In 2007, the meta-analysis conducted by Cleveland Clinic cardiologist Steve Nissen, which showed a increased risk of cardiovascular events linked to Avandia, was published in the New England Journal of Medicine on May 21, 2007. A few days later, a House Oversight & Government Reform hearing, led by then-Chairman Henry Waxman, was scheduled before FDA ever publicly commented on the findings. On June 6, 2007, the hearing took place.


This time around, FDA has been effective, among other media savy strategies, in granting interviews in response to the Nissen meta-analysis published in the Archives of Internal Medicine and the Medicare beneficiary study comparing Avandia to Takeda's Actos conducted by FDA drug safety official David Graham in the Journal of the Amercian Medical Association.
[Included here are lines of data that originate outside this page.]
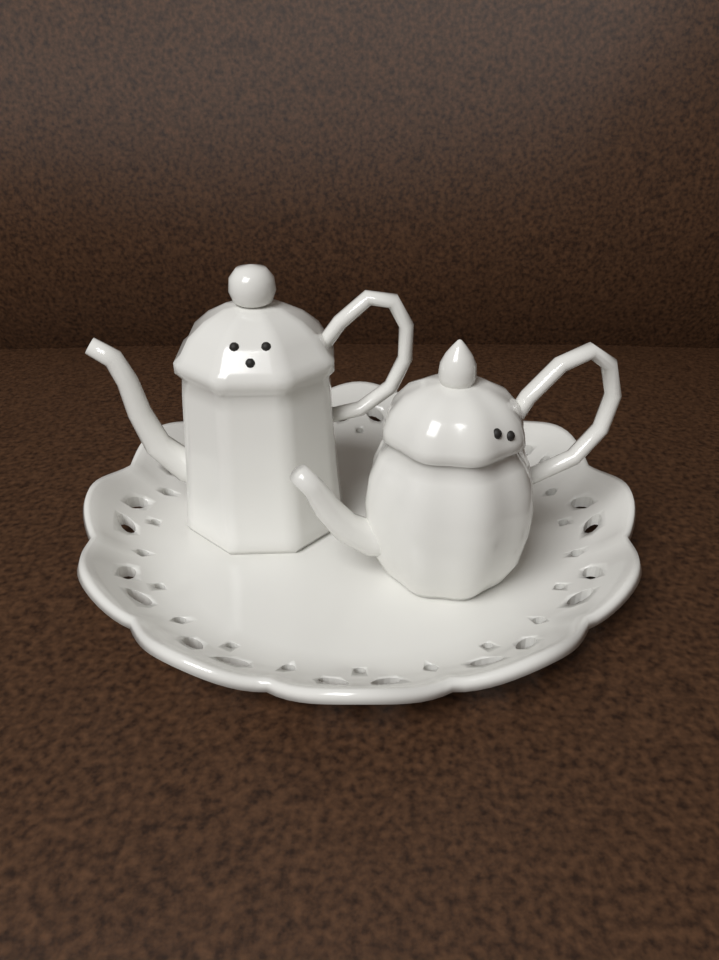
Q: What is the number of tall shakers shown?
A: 1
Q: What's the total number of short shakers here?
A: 1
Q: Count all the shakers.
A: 2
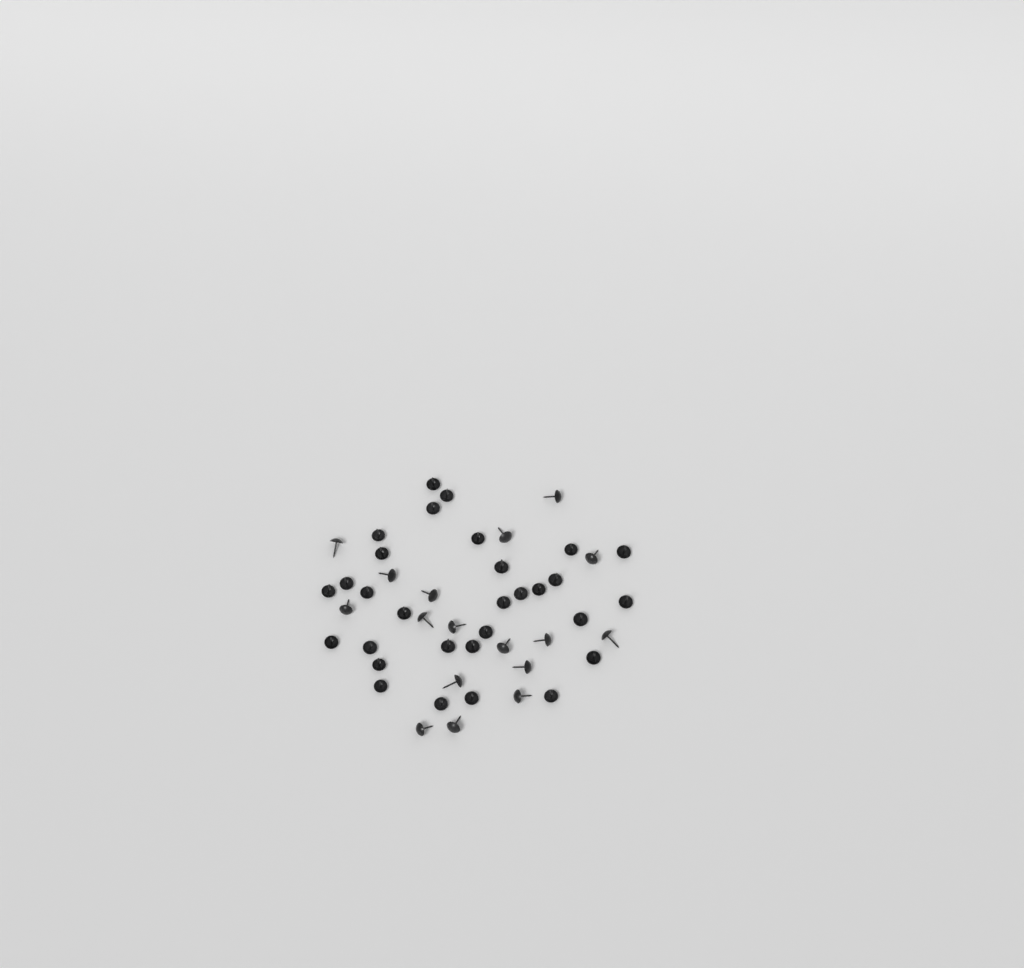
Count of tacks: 47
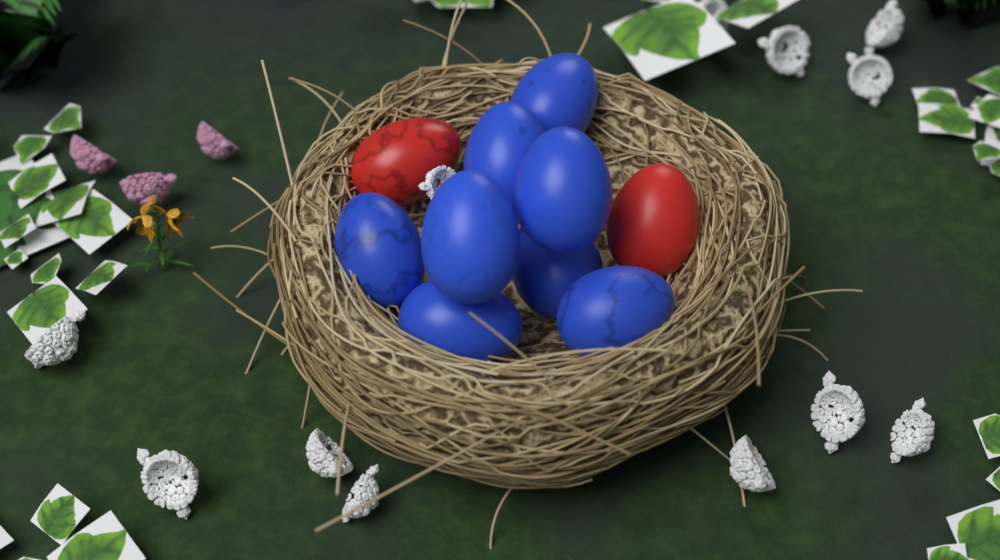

But allowing access to the briefing documents before they were made public was probably the best stroke yet by the agency. Reporters typically get an email from FDA that the briefing documents are made public, then they have about 10 minutes to "read" 300-400 pages of FDA's in-depth analysis and write a short piece for the wires and mainstream media news sites that capture the essence of FDA's point of view.


Instead, FDA gave journalists a full day and access to FDA deputy commissioner Joshua Sharfstein and drug center director Janet Woodcock, among other officials, to digest the briefing documents and pose questions to the agency officials. Brilliant.


There's no doubt that Nissen and Graham know how to make news. But FDA, as a whole, has been equal to the challenge in both ensuring that outside voices--and voices from within--are heard while simultaneously communicating the facts on Avandia as agency leadership views them.

1 comment:

  1. Well, this is a great move of FDA and they need to take control of Avandia Debate. This is a serious issue and regulatory bodies must come forward to make sure the safety and efficacy of Avandia. After all it is the matter of lives and deaths.